Choose the plan that matches your ceiling
Most roofing owners do not need more noise. They need a system that protects revenue from first call to paid job.
Built for lead coverage
For roofing companies that want fast professional handling of inbound LSA calls and booked appointments without adding more work to the owner.
Built for owners who want more revenue per lead
If your business is already getting inbound opportunities, this is the smarter plan. It helps you capture more value, recover more money from insurance jobs, stay more organized, and build stronger local presence while still keeping risk low.
Why 7.5% is easy to justify
Owners say yes to 7.5% when they understand that the real value is not just lead handling. It is better monetization of the leads they already have.
Insurance and supplement support can change the economics
A small increase in claim value or supplement recovery can dwarf the extra 2.5% difference.
Better speed and follow up mean more jobs sold
One additional closed roof from stronger handling can pay for the entire plan many times over.
Stronger Google presence helps convert local homeowners
Consistent GBP activity builds credibility and helps your company look active, legitimate, and established.
Simple comparison
Both plans remove downside. The difference is whether you want call coverage only or a broader revenue engine.
5% Core
7.5% Growth
No contracts. No retainers. No wasted spend.
This pricing works because it is aligned. If the job does not close, you do not pay. If the revenue does not come in, neither does ours.
You stay in control
No long contract. No being trapped in another agency relationship you regret six months later.

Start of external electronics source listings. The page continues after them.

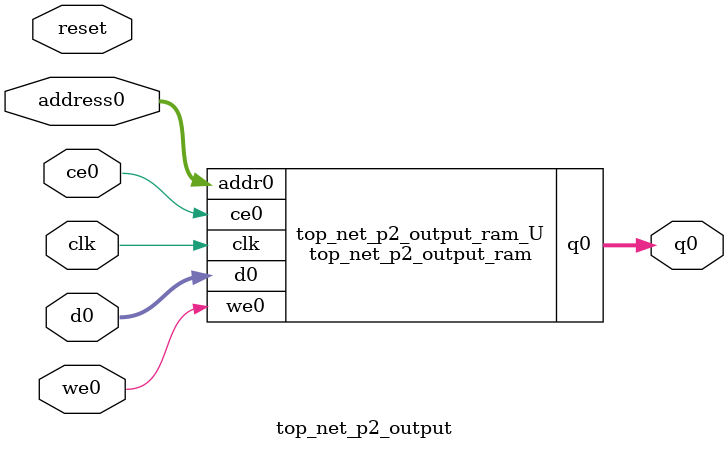
<source format=v>
`timescale 1 ns / 1 ps
module top_net_p2_output_ram (addr0, ce0, d0, we0, q0,  clk);

parameter DWIDTH = 32;
parameter AWIDTH = 9;
parameter MEM_SIZE = 400;

input[AWIDTH-1:0] addr0;
input ce0;
input[DWIDTH-1:0] d0;
input we0;
output reg[DWIDTH-1:0] q0;
input clk;

(* ram_style = "block" *)reg [DWIDTH-1:0] ram[0:MEM_SIZE-1];




always @(posedge clk)  
begin 
    if (ce0) 
    begin
        if (we0) 
        begin 
            ram[addr0] <= d0; 
        end 
        q0 <= ram[addr0];
    end
end


endmodule

`timescale 1 ns / 1 ps
module top_net_p2_output(
    reset,
    clk,
    address0,
    ce0,
    we0,
    d0,
    q0);

parameter DataWidth = 32'd32;
parameter AddressRange = 32'd400;
parameter AddressWidth = 32'd9;
input reset;
input clk;
input[AddressWidth - 1:0] address0;
input ce0;
input we0;
input[DataWidth - 1:0] d0;
output[DataWidth - 1:0] q0;



top_net_p2_output_ram top_net_p2_output_ram_U(
    .clk( clk ),
    .addr0( address0 ),
    .ce0( ce0 ),
    .we0( we0 ),
    .d0( d0 ),
    .q0( q0 ));

endmodule


</source>
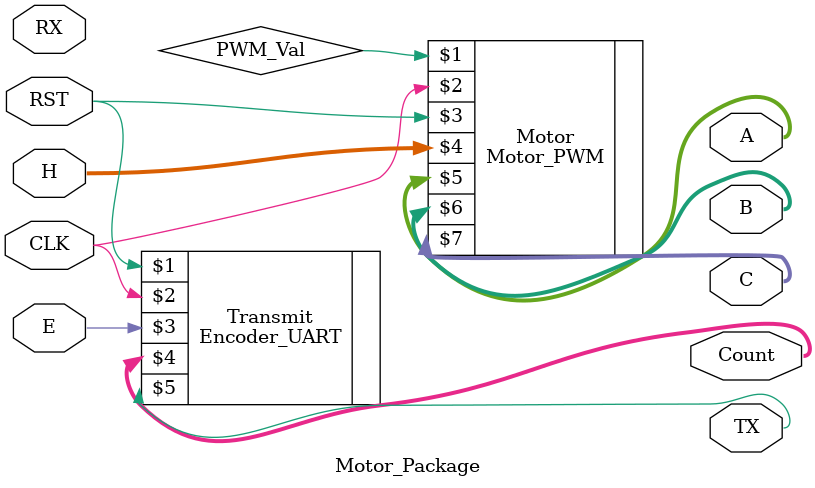
<source format=v>
`timescale 1ns / 1ps
module Motor_Package(input RST, input CLK, input E, input RX, input [2:0] H, output [1:0] A, output [1:0] B, output [1:0] C, output [7:0] Count, output TX );
	wire PWM_Val;
	wire Enc_In;
	
	Encoder_UART Transmit (RST, CLK, E, Count, TX);
	Motor_PWM Motor(PWM_Val, CLK, RST, H, A, B, C);

endmodule

</source>
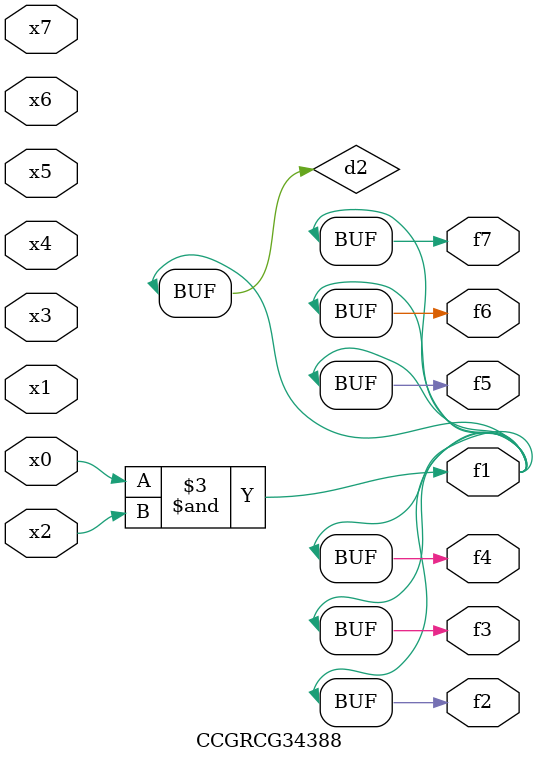
<source format=v>
module CCGRCG34388(
	input x0, x1, x2, x3, x4, x5, x6, x7,
	output f1, f2, f3, f4, f5, f6, f7
);

	wire d1, d2;

	nor (d1, x3, x6);
	and (d2, x0, x2);
	assign f1 = d2;
	assign f2 = d2;
	assign f3 = d2;
	assign f4 = d2;
	assign f5 = d2;
	assign f6 = d2;
	assign f7 = d2;
endmodule

</source>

You are not paying before results
This is not a retainer where you hope it works out later. The structure is tied to outcomes.
You pay for revenue support
This is about booked jobs, stronger process, and better economics on the work you close.
Questions owners actually ask
These are the objections that matter most before someone books a call.
Why would I pay 7.5% instead of 5%?
Because the extra 2.5% is where more value gets created. Better insurance support, supplement help, stronger reporting, better organization, and stronger Google presence can increase both close rate and job value.
What if the job never closes?
You do not pay on jobs that do not close. That keeps the model aligned and lowers your risk.
Is this only for big roofing companies?
No. It is for owners who already have inbound opportunity and want a better way to capture and convert it.
Do I have to sign a long term contract?
No. There is no retainer and no long term lock in.
What kind of companies should choose the growth plan?
Companies that want more than call answering. If you want help increasing claim value, staying organized, and building stronger local presence, 7.5% is the better fit.
What is the real goal?
More booked appointments, better follow up, better economics, and more collected revenue from the leads you already paid to generate.
The best owners do not shop for the cheapest option. They shop for the best return.
If you want basic coverage, choose 5%. If you want stronger monetization of your leads, stronger support on insurance work, and a better growth system behind the scenes, choose 7.5%.